Vor 2 Tagen stellte die Katzenschützerin Silvia N. einen Post ein, in dem sie behauptet, dass auf einem Hinterhof an der Weseler Straße bulgarische und rumänische Jugendliche unterwegs seien, die mit dicken Seilen Katzen erschlagen würden. Des Weiteren würden sie die Katzen foltern. Eine Katze hätten sie sogar ausgeweidet, die Innereien vor Ort belassen und den Kadaver mit genommen.
14 Katzen sollen verschwunden sein und ebenso seien tote Tiere gefunden worden. Man solle auch auf seine Hunde aufpassen, da die Täter es auch auf Diese abgesehen hätten.

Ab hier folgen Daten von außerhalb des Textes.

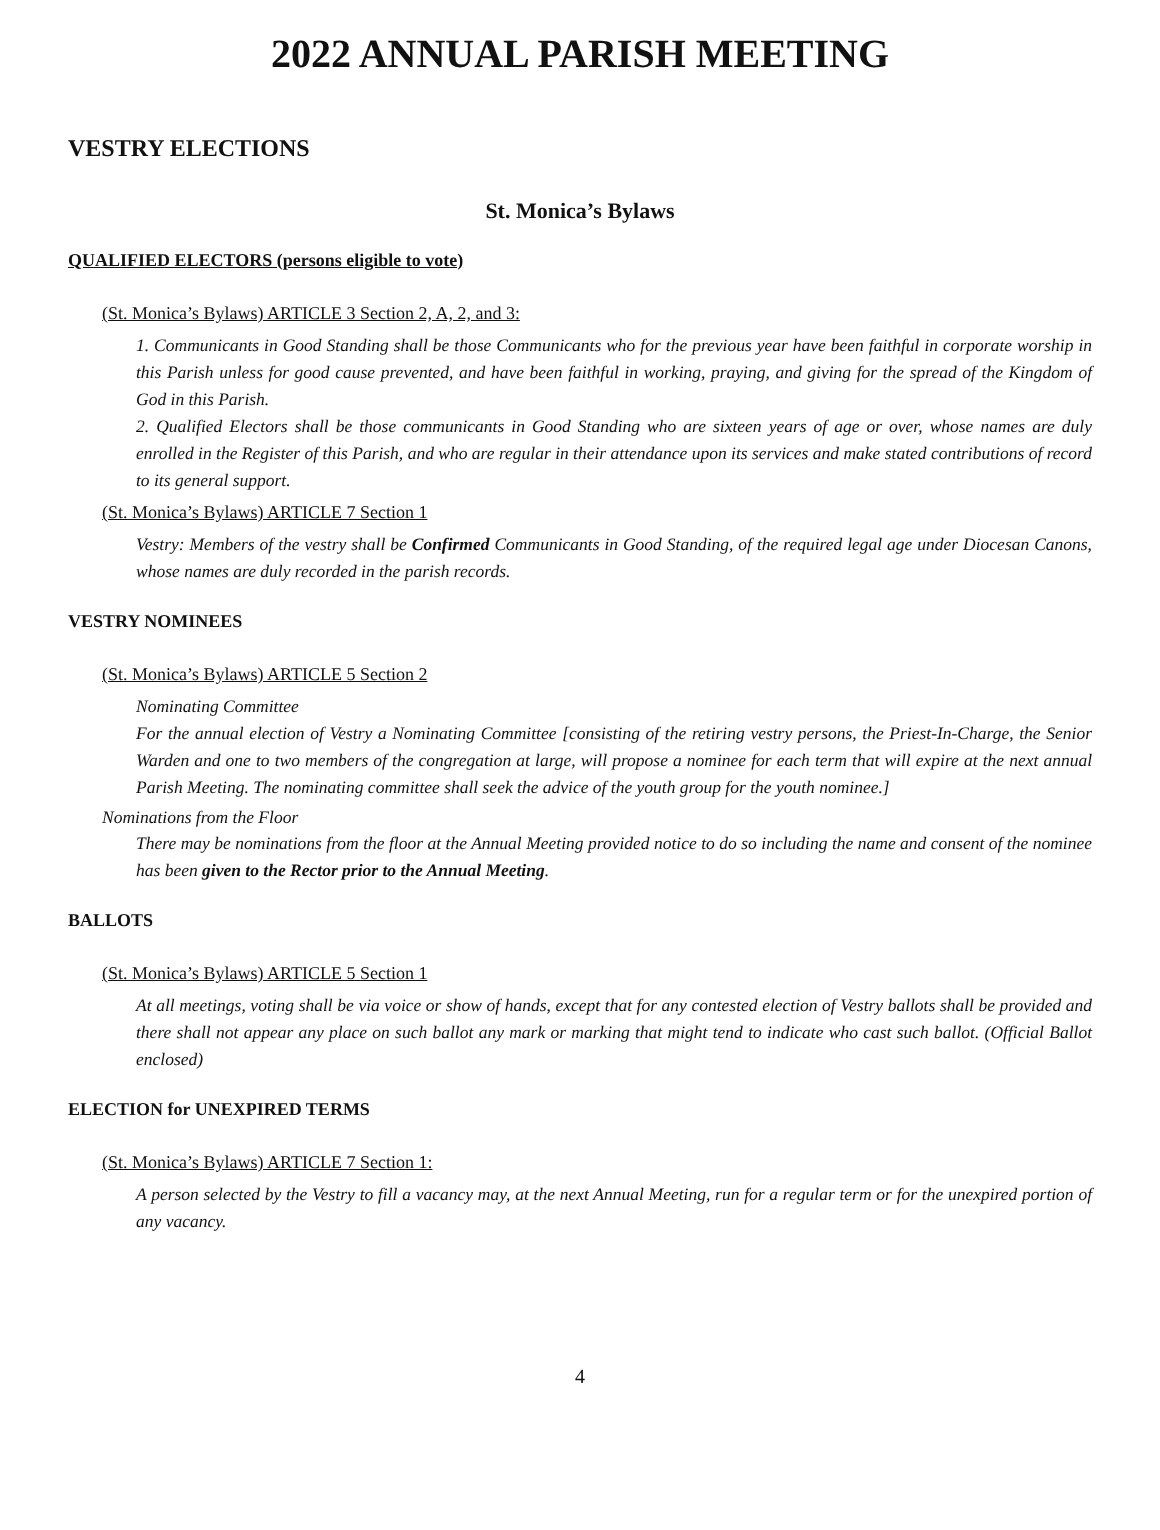2022 ANNUAL PARISH MEETING
VESTRY ELECTIONS
St. Monica’s Bylaws
QUALIFIED ELECTORS (persons eligible to vote)
(St. Monica’s Bylaws) ARTICLE 3 Section 2, A, 2, and 3:
1. Communicants in Good Standing shall be those Communicants who for the previous year have been faithful in corporate worship in this Parish unless for good cause prevented, and have been faithful in working, praying, and giving for the spread of the Kingdom of God in this Parish.
2. Qualified Electors shall be those communicants in Good Standing who are sixteen years of age or over, whose names are duly enrolled in the Register of this Parish, and who are regular in their attendance upon its services and make stated contributions of record to its general support.
(St. Monica’s Bylaws) ARTICLE 7 Section 1
Vestry: Members of the vestry shall be Confirmed Communicants in Good Standing, of the required legal age under Diocesan Canons, whose names are duly recorded in the parish records.
VESTRY NOMINEES
(St. Monica’s Bylaws) ARTICLE 5 Section 2
Nominating Committee
For the annual election of Vestry a Nominating Committee [consisting of the retiring vestry persons, the Priest-In-Charge, the Senior Warden and one to two members of the congregation at large, will propose a nominee for each term that will expire at the next annual Parish Meeting. The nominating committee shall seek the advice of the youth group for the youth nominee.]
Nominations from the Floor
There may be nominations from the floor at the Annual Meeting provided notice to do so including the name and consent of the nominee has been given to the Rector prior to the Annual Meeting.
BALLOTS
(St. Monica’s Bylaws) ARTICLE 5 Section 1
At all meetings, voting shall be via voice or show of hands, except that for any contested election of Vestry ballots shall be provided and there shall not appear any place on such ballot any mark or marking that might tend to indicate who cast such ballot. (Official Ballot enclosed)
ELECTION for UNEXPIRED TERMS
(St. Monica’s Bylaws) ARTICLE 7 Section 1:
A person selected by the Vestry to fill a vacancy may, at the next Annual Meeting, run for a regular term or for the unexpired portion of any vacancy.
4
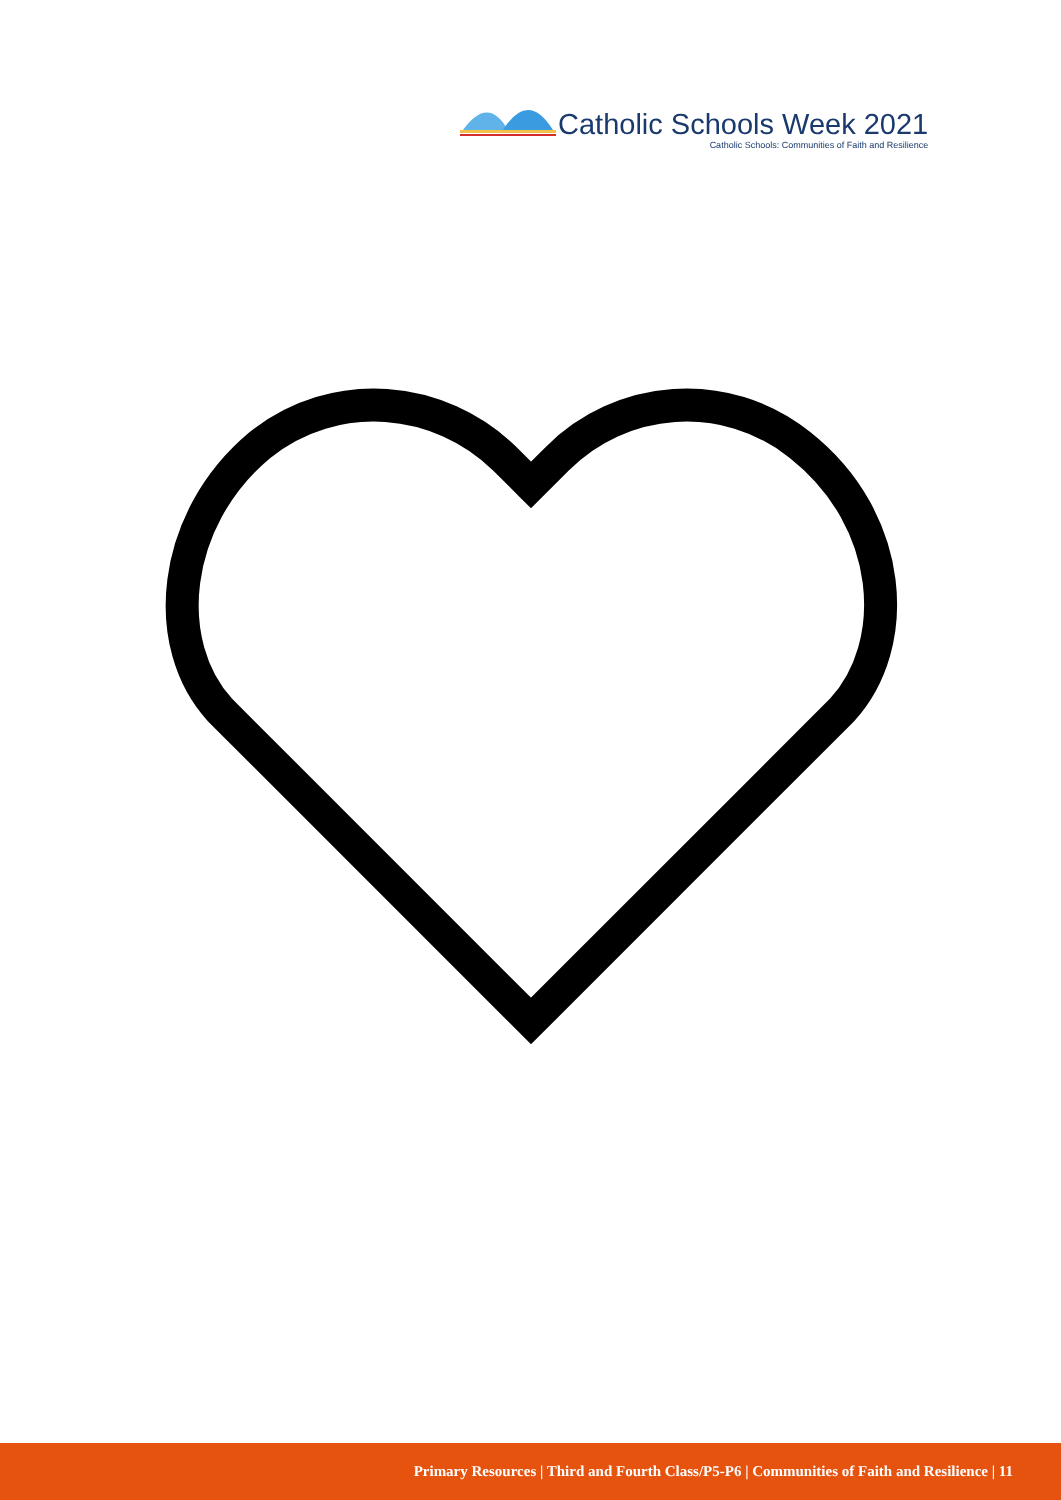Catholic Schools Week 2021
Catholic Schools: Communities of Faith and Resilience
Primary Resources | Third and Fourth Class/P5-P6 | Communities of Faith and Resilience | 11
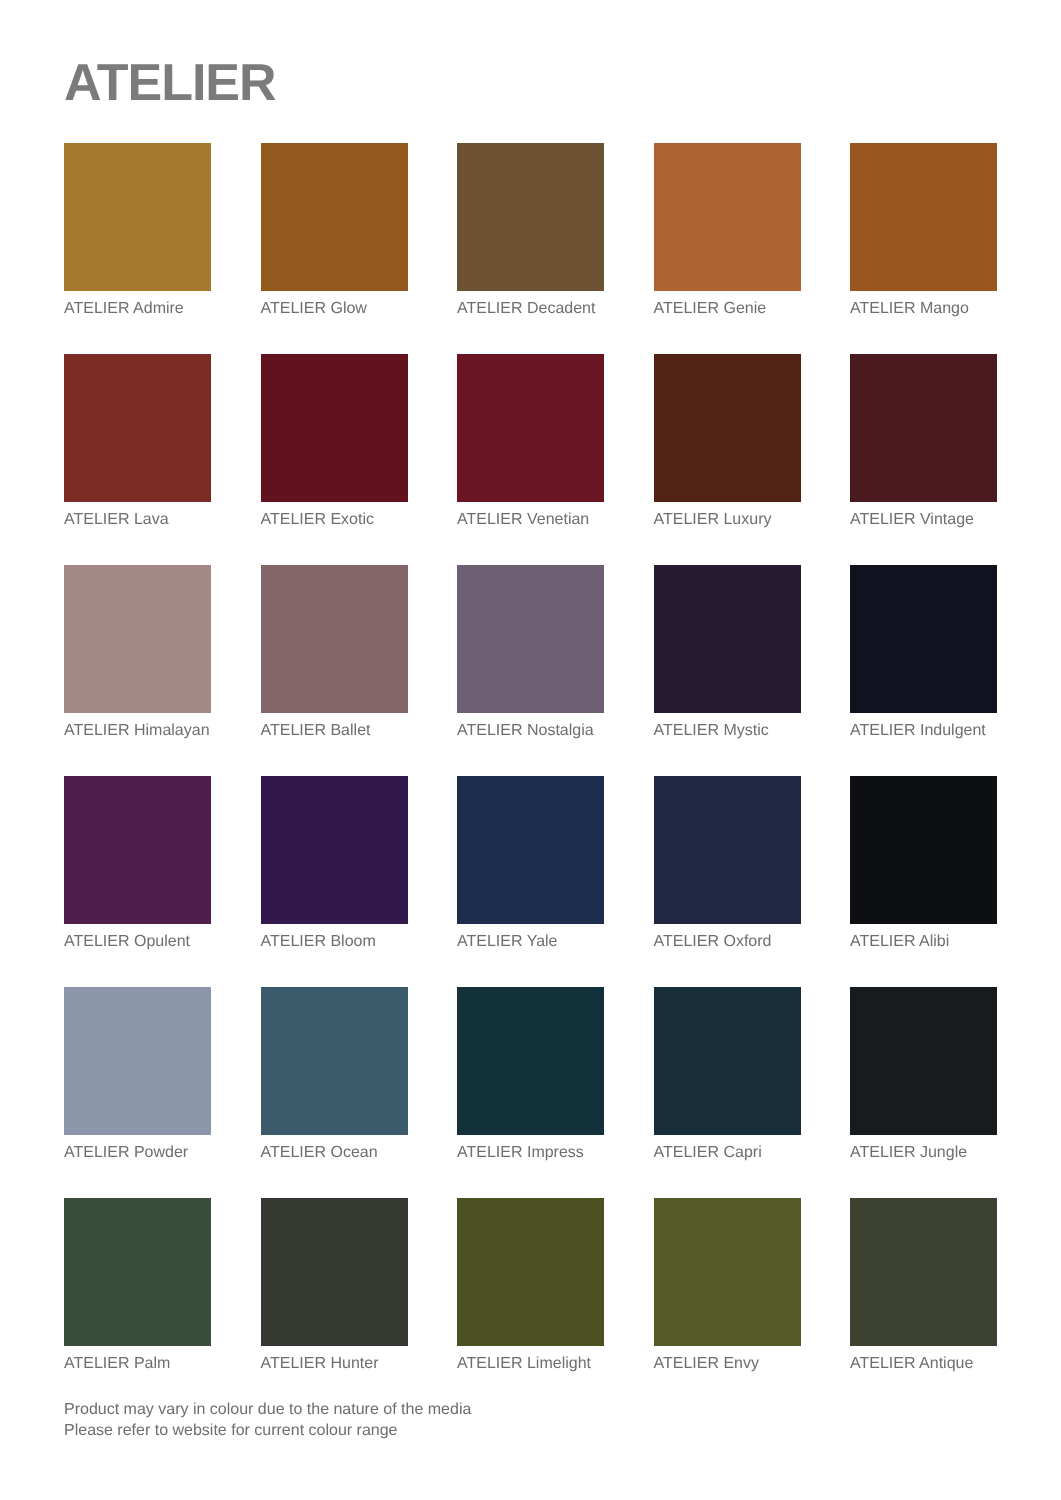ATELIER
ATELIER Admire
ATELIER Glow
ATELIER Decadent
ATELIER Genie
ATELIER Mango
ATELIER Lava
ATELIER Exotic
ATELIER Venetian
ATELIER Luxury
ATELIER Vintage
ATELIER Himalayan
ATELIER Ballet
ATELIER Nostalgia
ATELIER Mystic
ATELIER Indulgent
ATELIER Opulent
ATELIER Bloom
ATELIER Yale
ATELIER Oxford
ATELIER Alibi
ATELIER Powder
ATELIER Ocean
ATELIER Impress
ATELIER Capri
ATELIER Jungle
ATELIER Palm
ATELIER Hunter
ATELIER Limelight
ATELIER Envy
ATELIER Antique
Product may vary in colour due to the nature of the media
Please refer to website for current colour range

Innerhalb kürzester Zeit erreichte der Beitrag über 300 Kommentare, die teils an Widerwärtigkeit nicht zu überbieten waren. Nach kurzer Zeit waren die Fakten nicht mehr von Interesse, sondern lediglich die Lust an blanker Hetze. Inzwischen hat die Autorin des Beitrages größtenteils die Hasskommentare gelöscht und sich distanziert. Der Redaktion liegt jedoch eine Kopie des Verlaufes vor, der besagte Kommentare noch enthält.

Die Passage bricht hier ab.